MATERIAL TO PROCESS Start Marker
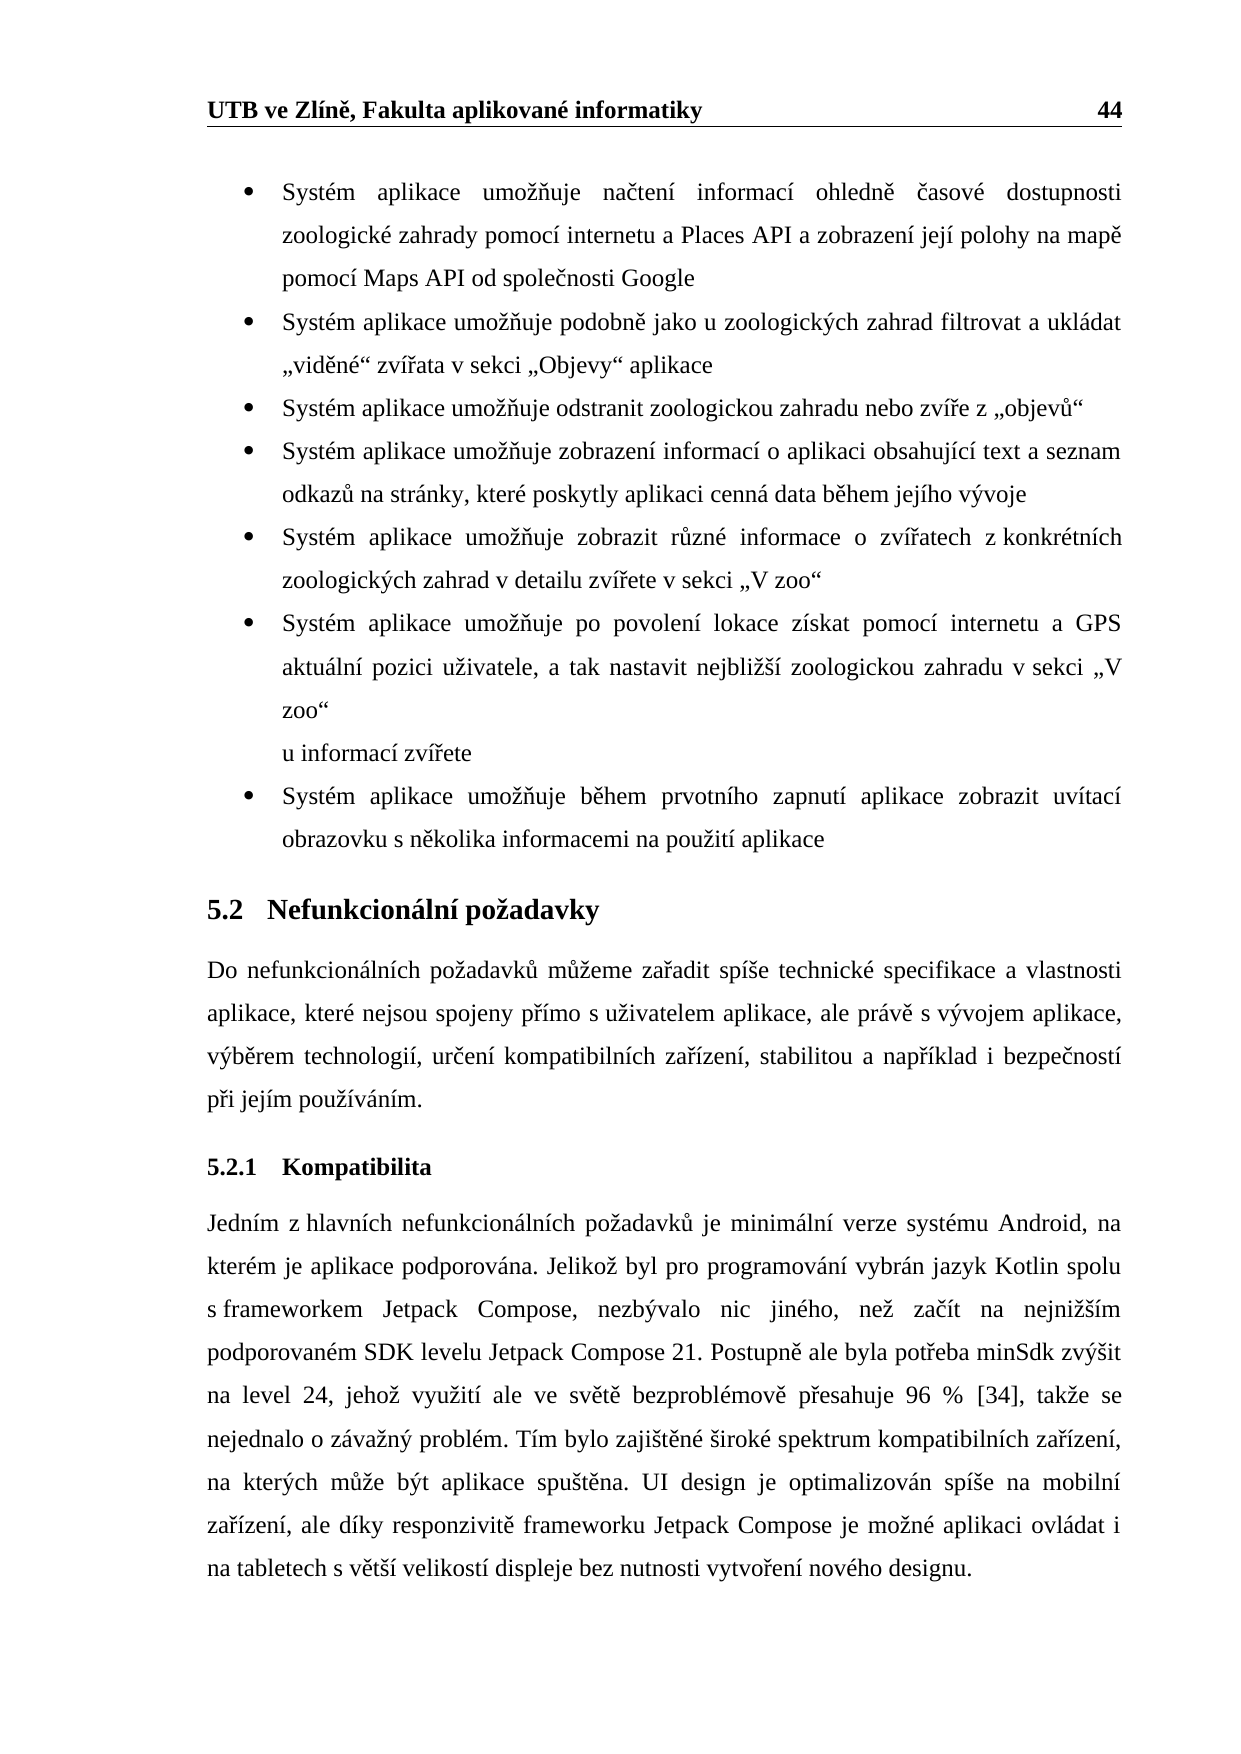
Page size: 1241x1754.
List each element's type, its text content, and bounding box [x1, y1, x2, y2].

text Jedním z hlavních nefunkcionálních požadavků je minimální verze systému Android, na kterém je aplikace podporována. Jelikož byl pro programování vybrán jazyk Kotlin spolu s frameworkem Jetpack Compose, nezbývalo nic jiného, než začít na nejnižším podporovaném SDK levelu Jetpack Compose 21. Postupně ale byla potřeba minSdk zvýšit na level 24, jehož využití ale ve světě bezproblémově přesahuje 96 %, takže se nejednalo o závažný problém. Tím bylo zajištěné široké spektrum kompatibilních zařízení, na kterých může být aplikace spuštěna. UI design je optimalizován spíše na mobilní zařízení, ale díky responzivitě frameworku Jetpack Compose je možné aplikaci ovládat i na tabletech s větší velikostí displeje bez nutnosti vytvoření nového designu. [207, 1208, 1122, 1582]
list Systém aplikace umožňuje zobrazení informací o aplikaci obsahující text a seznam odkazů na stránky, které poskytly aplikaci cenná data během jejího vývoje [244, 436, 1122, 508]
list Systém aplikace umožňuje odstranit zoologickou zahradu nebo zvíře z „objevů“ [244, 393, 1122, 422]
subtitle Nefunkcionální požadavky [207, 892, 1122, 926]
text Do nefunkcionálních požadavků můžeme zařadit spíše technické specifikace a vlastnosti aplikace, které nejsou spojeny přímo s uživatelem aplikace, ale právě s vývojem aplikace, výběrem technologií, určení kompatibilních zařízení, stabilitou a například i bezpečností při jejím používáním. [207, 955, 1122, 1113]
list Systém aplikace umožňuje načtení informací ohledně časové dostupnosti zoologické zahrady pomocí internetu a Places API a zobrazení její polohy na mapě pomocí Maps API od společnosti Google [244, 177, 1122, 292]
subtitle Kompatibilita [207, 1152, 1122, 1181]
list Systém aplikace umožňuje během prvotního zapnutí aplikace zobrazit uvítací obrazovku s několika informacemi na použití aplikace [244, 781, 1122, 853]
list Systém aplikace umožňuje po povolení lokace získat pomocí internetu a GPS aktuální pozici uživatele, a tak nastavit nejbližší zoologickou zahradu v sekci „V zoo“ u informací zvířete [244, 608, 1122, 767]
list Systém aplikace umožňuje zobrazit různé informace o zvířatech z konkrétních zoologických zahrad v detailu zvířete v sekci „V zoo“ [244, 522, 1122, 594]
list Systém aplikace umožňuje podobně jako u zoologických zahrad filtrovat a ukládat „viděné“ zvířata v sekci „Objevy“ aplikace [244, 307, 1122, 378]
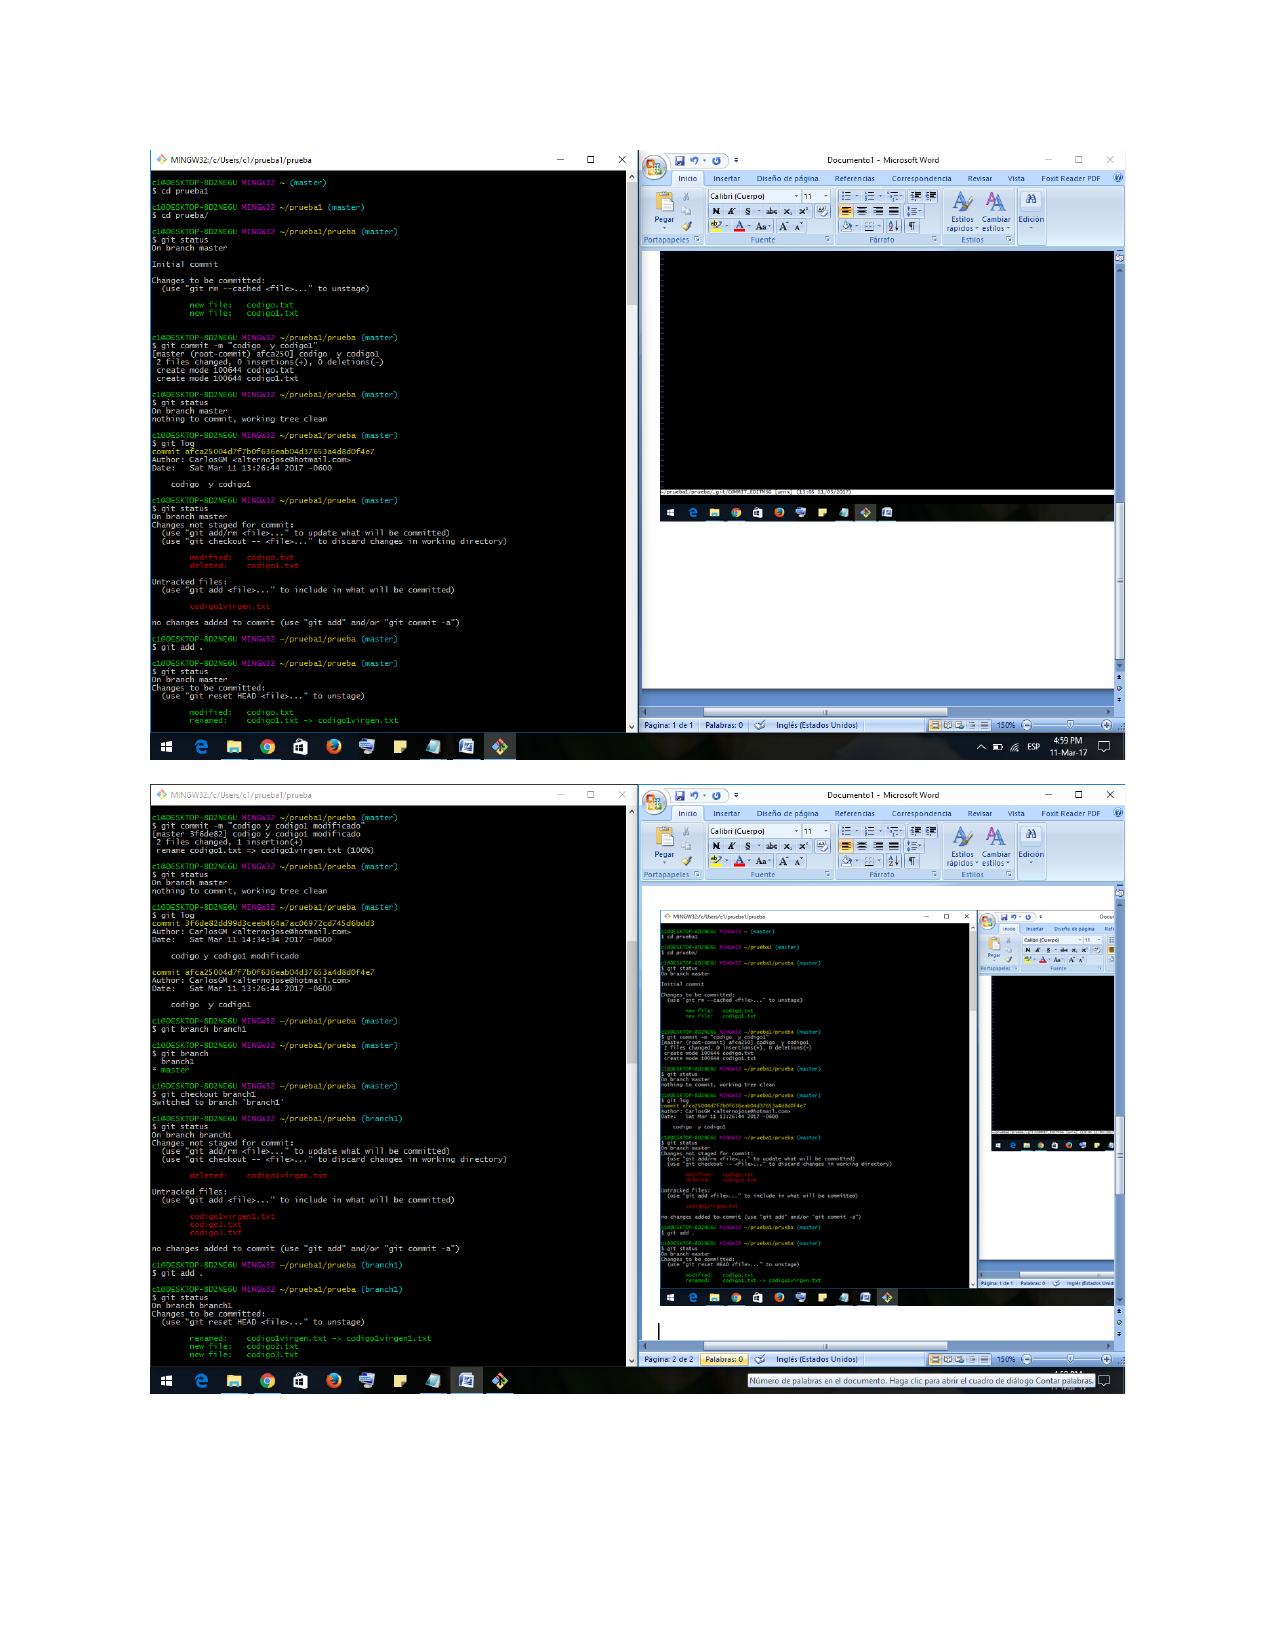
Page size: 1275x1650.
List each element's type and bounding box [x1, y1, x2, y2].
MATERIAL TO PROCESS End Marker
TASK DESCRIPTION -> What is needed is an exact retyping of every line from the one containing "Page size: 1275x1650." through the final line of the entries, and only those lines.

FINAL ANSWER ->
Page size: 1275x1650.
List each element's type and bounding box [x1, y1, x2, y2].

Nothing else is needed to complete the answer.